The 48th Parliament of the United Kingdom saw a Conservative Majority of 43, headed by the first British woman Prime Minister, Margaret Thatcher. Conventional wisdom held that no Prime Minister could avoid appointing a Cabinet which contained her political rivals and ideological opponents. The main ideological division at this time within the Conservative Party was between the "Wets" (traditional Conservatives - who believed in maintaining the welfare state and the mixed economy, essentially at the levels of the period 1945-1979, who saw a social obligation towards the poorer members of Society; and who regarded unemployment as the greatest danger) and the "Drys" (the New Right that wanted privatisation; significant cuts in Public Spending; and the removal of many of the rights enjoyed by the Trade Unions and workers). While Thatcher appointed a balanced Cabinet in 1979 - by 1983 she had removed most of the "wets".

Within the Parliamentary Party there were some rebellions - but it was a less stressful period for the whips. Michael Jopling was Chief Whip in the Commons throughout the Parliament. Outside Parliament conditions were rougher. Plans to institute a programme of coal mine closures in February 1981 were withdrawn in the face of opposition from the Miners' Union. A Steel strike was fought in 1980. A recession - which many regarded as the result of the Monetarist policies pursued by the Government led to increased unemployment - and in 1981 a wave of riots spread across the country. Thatcher looked to be in danger of being a one-term Prime Minister.
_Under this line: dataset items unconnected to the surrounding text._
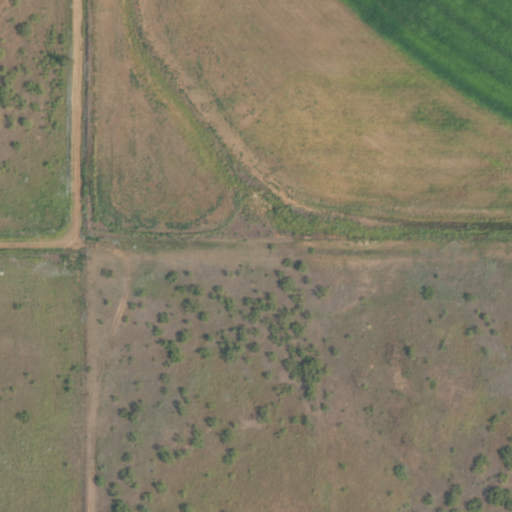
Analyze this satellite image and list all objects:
road: (81, 121)
road: (39, 242)
road: (81, 377)
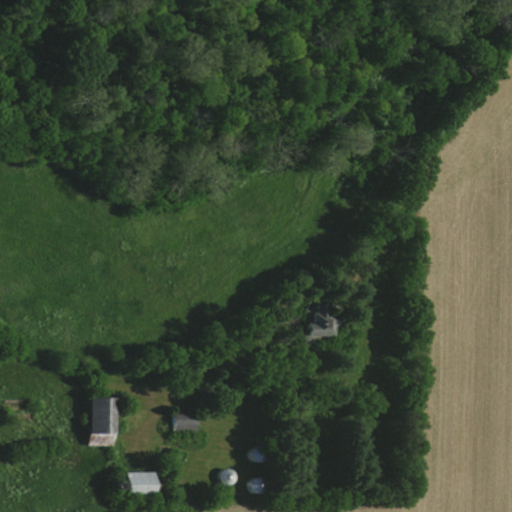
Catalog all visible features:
road: (509, 2)
building: (315, 326)
building: (95, 421)
building: (181, 424)
building: (133, 483)
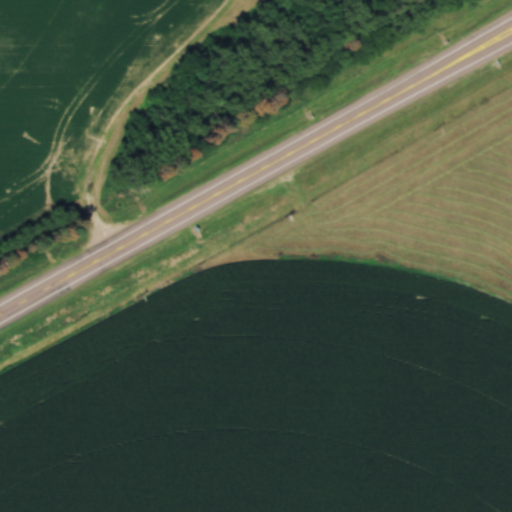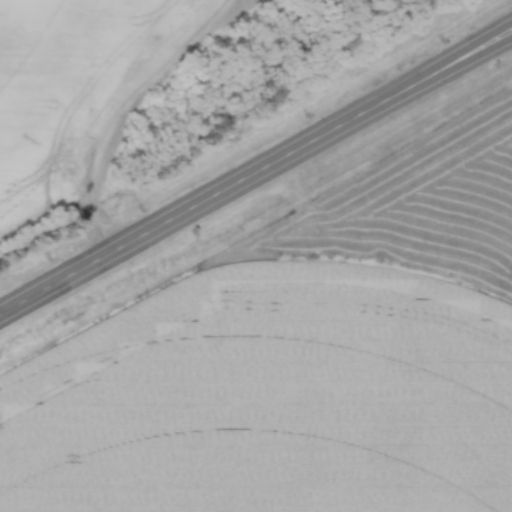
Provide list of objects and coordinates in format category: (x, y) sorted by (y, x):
road: (256, 180)
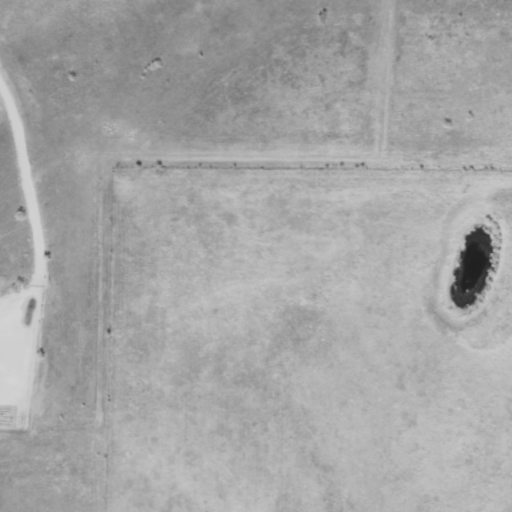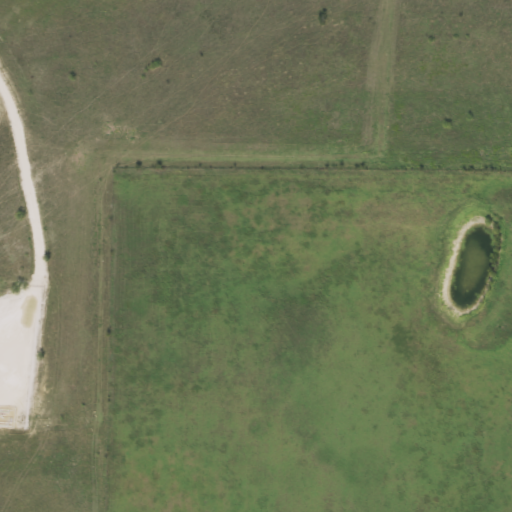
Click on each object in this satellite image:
road: (29, 194)
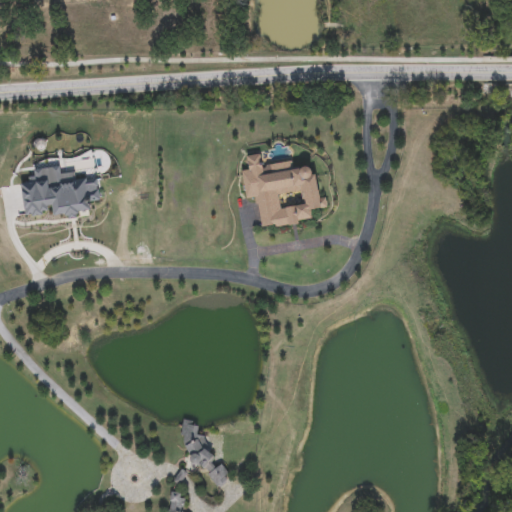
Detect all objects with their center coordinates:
road: (255, 60)
road: (255, 77)
road: (365, 129)
road: (393, 130)
building: (60, 190)
building: (279, 190)
road: (249, 233)
road: (10, 235)
road: (71, 247)
road: (293, 247)
road: (221, 275)
road: (69, 402)
building: (202, 454)
building: (204, 456)
road: (175, 476)
road: (228, 499)
building: (176, 503)
building: (177, 503)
Her survival was helped by the fact that the opposition Labour Party was deeply divided. In March 1981 some of its leading figures left the party to form the Social Democratic Party. This new party soared in the opinion polls. In April 1982 the junta in Argentina ordered an invasion of the Falkland Islands. I was in the public gallery when she came in to the Chamber to announce the surrender by the Argentinians. A successful task force had made Mrs Thatcher a national hero.

In June 1983 a General Election left Thatcher with a large majority of 123.